I’m regularly testing out AI coding tools since I want to improve my workflow and be more productive - ok, maybe that’s just code for not getting left behind by AIs fast-paced PR product improvements

I learned that context is king when using AI agents. Everything that the agent should be aware of but wasn’t originally trained on needs to be in this “working memory” and for coding tasks this can be a lot: the training data did not contain your private codebase or the most recent updates to libraries and documentation. This fact paired with an agent’s extraordinary skill for making things up that sound correct is a core annoyance of current coding AIs. And a time sink that often eats up a lot of the productivity gain.

But context is limited. 200k tokens for current models that are easily (and “cheaply”) accessible to the public. This is especially limiting for coding tasks, where context is everything. So, if you want a well-performing agent make sure the context is filled just right. No distractions - just the most relevant information. And your tasks.

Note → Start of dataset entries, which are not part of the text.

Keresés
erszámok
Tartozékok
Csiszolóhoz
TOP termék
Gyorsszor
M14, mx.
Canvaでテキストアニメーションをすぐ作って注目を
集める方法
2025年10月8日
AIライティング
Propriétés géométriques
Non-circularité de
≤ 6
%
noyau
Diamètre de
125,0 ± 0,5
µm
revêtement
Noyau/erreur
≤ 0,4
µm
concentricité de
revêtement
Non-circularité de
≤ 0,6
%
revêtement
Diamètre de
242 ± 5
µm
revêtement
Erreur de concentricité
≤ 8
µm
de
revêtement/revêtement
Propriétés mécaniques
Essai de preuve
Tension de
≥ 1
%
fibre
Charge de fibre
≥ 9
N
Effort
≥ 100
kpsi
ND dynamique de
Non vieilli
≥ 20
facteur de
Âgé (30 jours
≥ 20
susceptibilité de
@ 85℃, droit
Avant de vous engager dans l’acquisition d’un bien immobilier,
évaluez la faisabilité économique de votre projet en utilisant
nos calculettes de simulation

With this in mind I started the perfect project: exploring Temporal’s Entity Workflows concept by creating a small PoC. Why perfect? It’s a new, self-contained project - there’s no existing codebase to understand. Moreover, Temporal has a great samples repository with many high quality examples.

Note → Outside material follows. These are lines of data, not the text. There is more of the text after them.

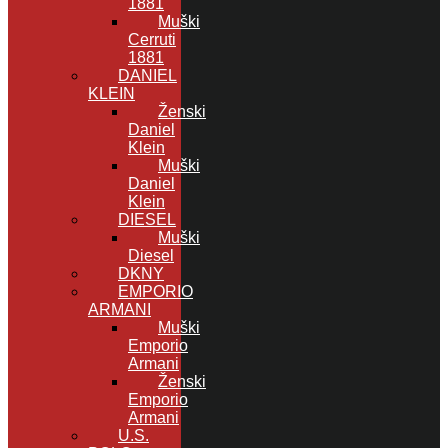
1881
Muški
Cerruti
1881
DANIEL
KLEIN
Ženski
Daniel
Klein
Muški
Daniel
Klein
DIESEL
Muški
Diesel
DKNY
EMPORIO
ARMANI
Muški
Emporio
Armani
Ženski
Emporio
Armani
U.S.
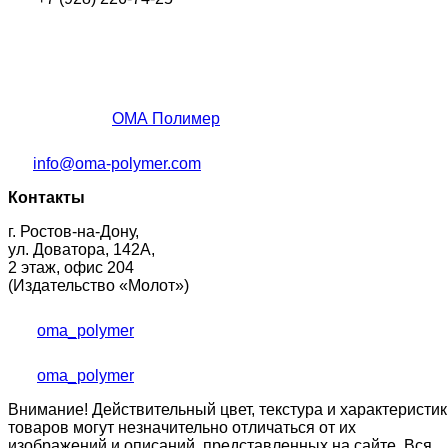
ОМА Полимер
info@oma-polymer.com
Контакты
г. Ростов-на-Дону,
ул. Доватора, 142А,
2 этаж, офис 204
(Издательство «Молот»)
oma_polymer
oma_polymer
Внимание! Действительный цвет, текстура и характеристик
товаров могут незначительно отличаться от их
изображений и описаний, представленных на сайте. Вся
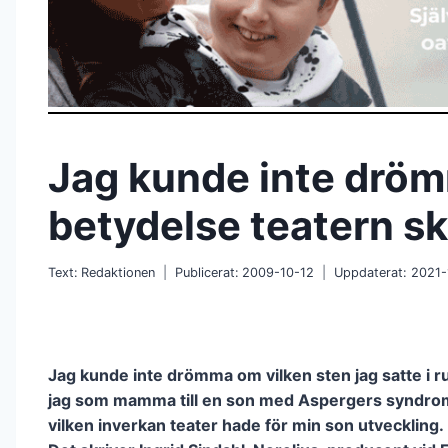
Jag kunde inte dröm
betydelse teatern sk
Text:
Redaktionen
Publicerat:
2009-10-12
Uppdaterat:
2021-
Jag kunde inte drömma om vilken sten jag satte i r
jag som mamma till en son med Aspergers syndro
vilken inverkan teater hade för min son utveckling.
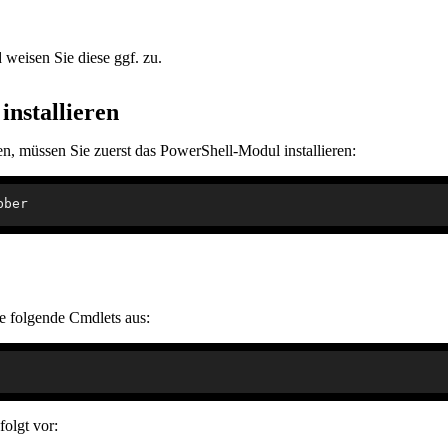
weisen Sie diese ggf. zu.
nstallieren
 müssen Sie zuerst das PowerShell-Modul installieren:
e folgende Cmdlets aus:
folgt vor:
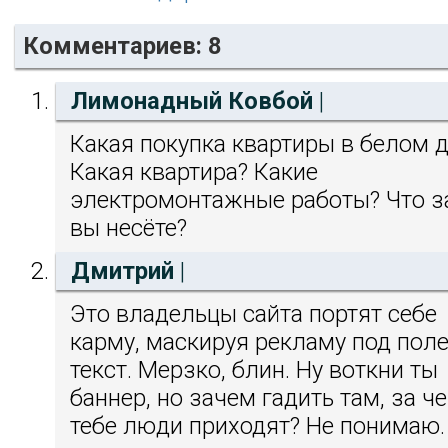
Комментариев: 8
Лимонадный Ковбой
|
Какая покупка квартиры в белом 
Какая квартира? Какие
электромонтажные работы? Что з
вы несёте?
Дмитрий
|
Это владельцы сайта портят себе
карму, маскируя рекламу под пол
текст. Мерзко, блин. Ну воткни ты
баннер, но зачем гадить там, за ч
тебе люди приходят? Не понимаю.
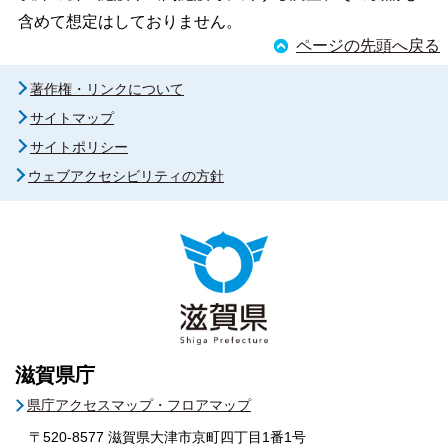
含めて想定はしておりません。
ページの先頭へ戻る
著作権・リンクについて
サイトマップ
サイトポリシー
ウェブアクセシビリティの方針
滋賀県庁
県庁アクセスマップ・フロアマップ
〒520-8577
滋賀県大津市京町四丁目1番1号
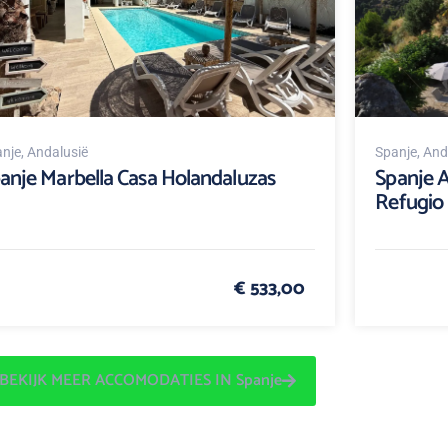
nje
, Andalusië
Spanje
, And
anje Marbella Casa Holandaluzas
Spanje A
Refugio
€ 533,00
BEKIJK MEER ACCOMODATIES IN Spanje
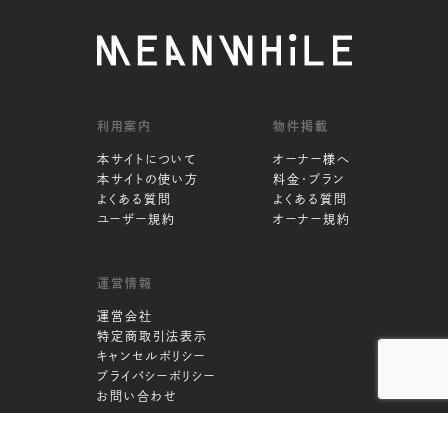
利用案内
物件掲載
本サイトについて
オーナー様へ
本サイトの使い方
料金・プラン
よくある質問
よくある質問
ユーザー規約
オーナー規約
運営情報
運営会社
特定商取引法表示
キャンセルポリシー
プライバシーポリシー
お問い合わせ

So I set up my Cursor workspace to include the Temporal samples and the SDK repo. Then I got to work.

workspace
├── samples-go
└── sdk-go

This worked exceptionally well and within a few minutes I had a long-running workflow that could receive work items via Updates, validate & enqueue them, and then process those items asynchronously. This saved me at least 1-2 hours of trying to get the pieces in place myself. But while exploring the workflow’s behavior I noticed a concurrency issue: Sometimes Updates wouldn’t enqueue the new work item but instead wait for all the work to be done.

Naturally, since that’s the whole point of this experiment, I asked Cursor to help me debug—and it sort of did. It came up with a few different scenarios that could be the culprit. Some clearly didn’t hold up once I familiarized myself with the Temporal docs. Others seemed useful but turned out to be wrong. At this point I spent another 60 minutes basically chasing ghosts by overestimating Cursor’s capabilities.

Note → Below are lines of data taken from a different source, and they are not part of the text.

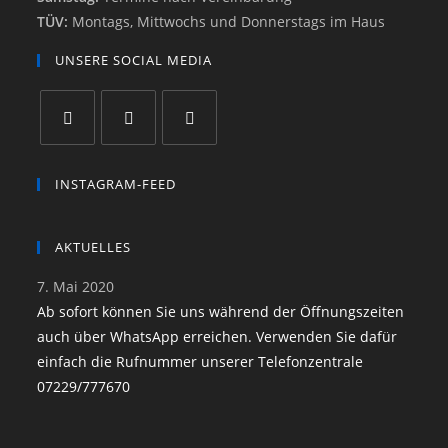
TÜV:
Montags, Mittwochs und Donnerstags im Haus
UNSERE SOCIAL MEDIA
INSTAGRAM-FEED
AKTUELLES
7. Mai 2020
Ab sofort können Sie uns während der Öffnungszeiten
auch über WhatsApp erreichen. Verwenden Sie dafür
einfach die Rufnummer unserer Telefonzentrale
07229/777670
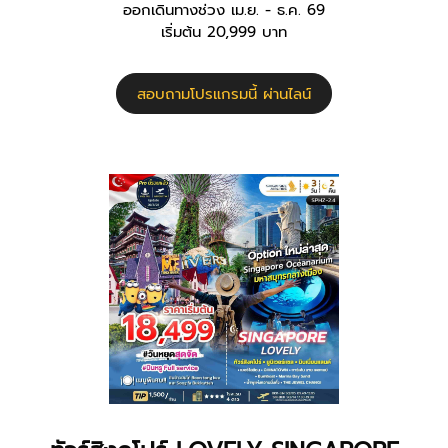
ออกเดินทางช่วง เม.ย. - ธ.ค. 69
เริ่มต้น 20,999 บาท
สอบถามโปรแกรมนี้ ผ่านไลน์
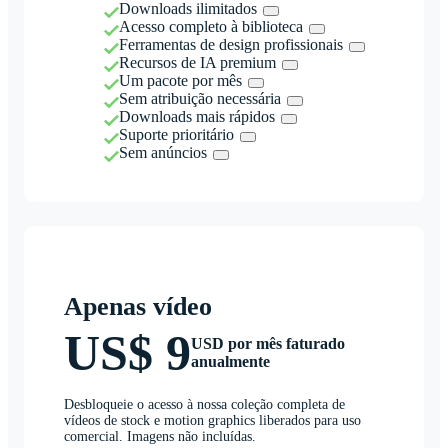
Downloads ilimitados
Acesso completo à biblioteca
Ferramentas de design profissionais
Recursos de IA premium
Um pacote por mês
Sem atribuição necessária
Downloads mais rápidos
Suporte prioritário
Sem anúncios
Apenas vídeo
US$ 9
USD por mês faturado
anualmente
Desbloqueie o acesso à nossa coleção completa de
vídeos de stock e motion graphics liberados para uso
comercial. Imagens não incluídas.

Frustrated and confused, I went with plan B: walk a colleague through my troubles. I brought him up-to-speed (aka: I filled his context) and he threw a few ideas around. It took some iterations until we both got on the same page of what I’m trying to do. Then it hit us. The code is using a synchronous API method while there’s an async one available as well! After switching over the behavior is as expected.

What did I learn from this anecdote?

thoughtful context modeling is valuable
LLMs seem to prefer generic debugging strategies over those tailored to a domain or library
by not writing it myself, I needed to catch up my understanding when I hit the bug - and lose most of the time I saved
- even worse: the IDEs gopls integration would have immediately pointed out the two versions if I had written it myself

So, was it useful? Yes. But mostly because it got me going with a task I would have otherwise procrastinated on. Once I had something going, motivation kicked into high gear and I solved it.